The case involves exclusion of a church from a Missouri state program that provides funds to non-profit institutions to help them resurface their playgrounds using rubber from recycled tires. Trinity Lutheran Church, which operates a preschool and day care center, applied for funds because its current playground surface posed dangers to children who fell while playing. The church would have qualified for a grant, but the state excluded it solely because it was a church. Trinity argues that this discrimination against religion violates the First Amendment’s protection for the free exercise of religion.

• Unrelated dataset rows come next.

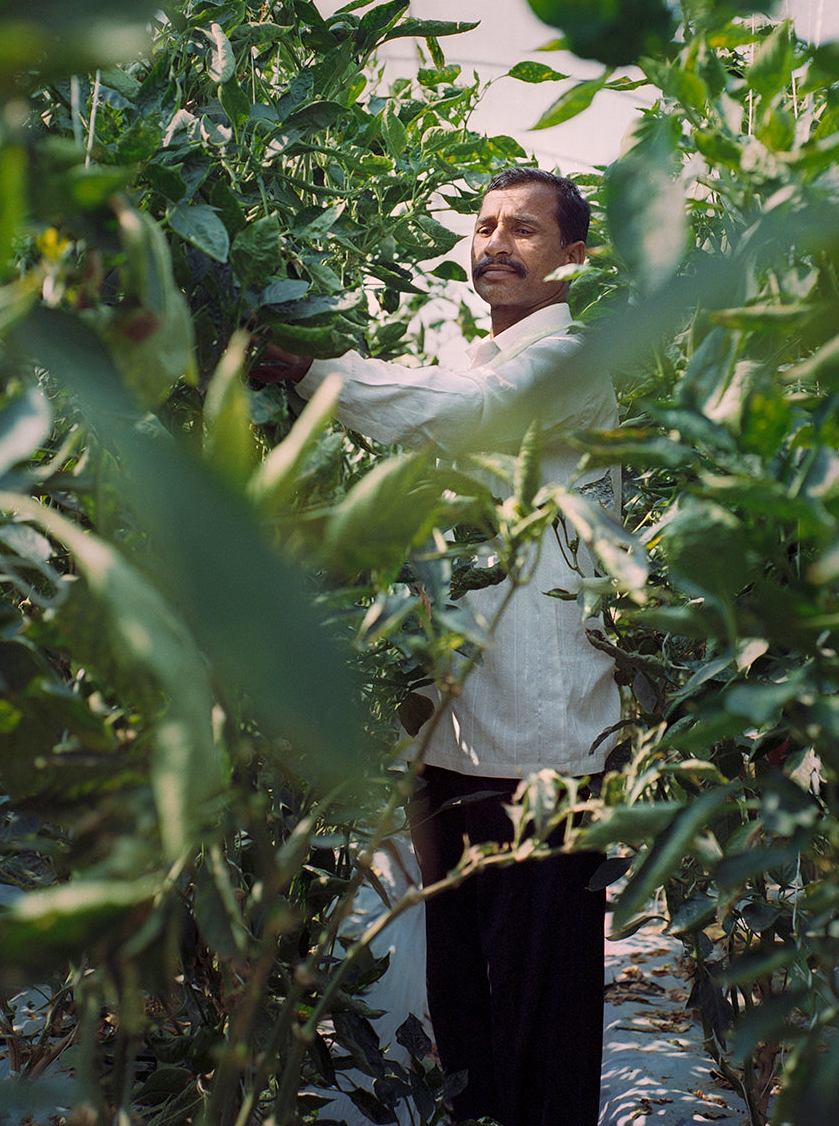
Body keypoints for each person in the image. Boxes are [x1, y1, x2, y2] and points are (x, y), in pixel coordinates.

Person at [255, 167, 619, 1126]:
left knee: (541, 1008)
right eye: (487, 225)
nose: (497, 242)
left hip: (545, 746)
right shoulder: (470, 363)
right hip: (454, 734)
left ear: (574, 257)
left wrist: (309, 371)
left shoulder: (569, 363)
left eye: (527, 230)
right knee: (467, 1005)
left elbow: (464, 418)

The St. Thomas brief, drafted by Luke Kane ’18 and Professor Thomas Berg, was filed on behalf of several denominations and other religious organizations. The brief noted, in part:
“By its exclusion, the state has denied equal treatment with respect to one of government’s core functions: protection of the safety and health of persons within its jurisdiction. In a real sense, such an exclusion treats religious persons as less than equal citizens – as it would if the state were to deny other safety benefits such as police or fire protection. The children who attend petitioner’s preschool and daycare are entitled to the same eligibility for state safety benefits as are children who attend nonreligious institutions…. When a Lutheran child trips or falls on an ‘unforgiving’ surface, her head injury is no less serious than if she attended a nonreligious private school.”
Oral argument in the case will be in October, and the Supreme Court will likely decide the case in late 2016 or early 2017. Read the full brief here.
The Religious Liberty Appellate Clinic offers four to six law students each year the opportunity to draft briefs in important religious liberty cases, typically on behalf of national civil liberties and religious organizations filing as amicus curiae. The clinic is supervised by Professor Thomas Berg, one of the nation’s leading scholars of religious liberty, who has written appellate briefs in some 50 religious-liberty cases in the U.S. Supreme Court and in other federal and state courts. The clinic gives students an intensive experience in formulating, writing and refining appellate arguments, with review by experienced advocates, and in the strategy of framing arguments by amici, who typically present distinctive information or issues that may benefit the judges deciding the case.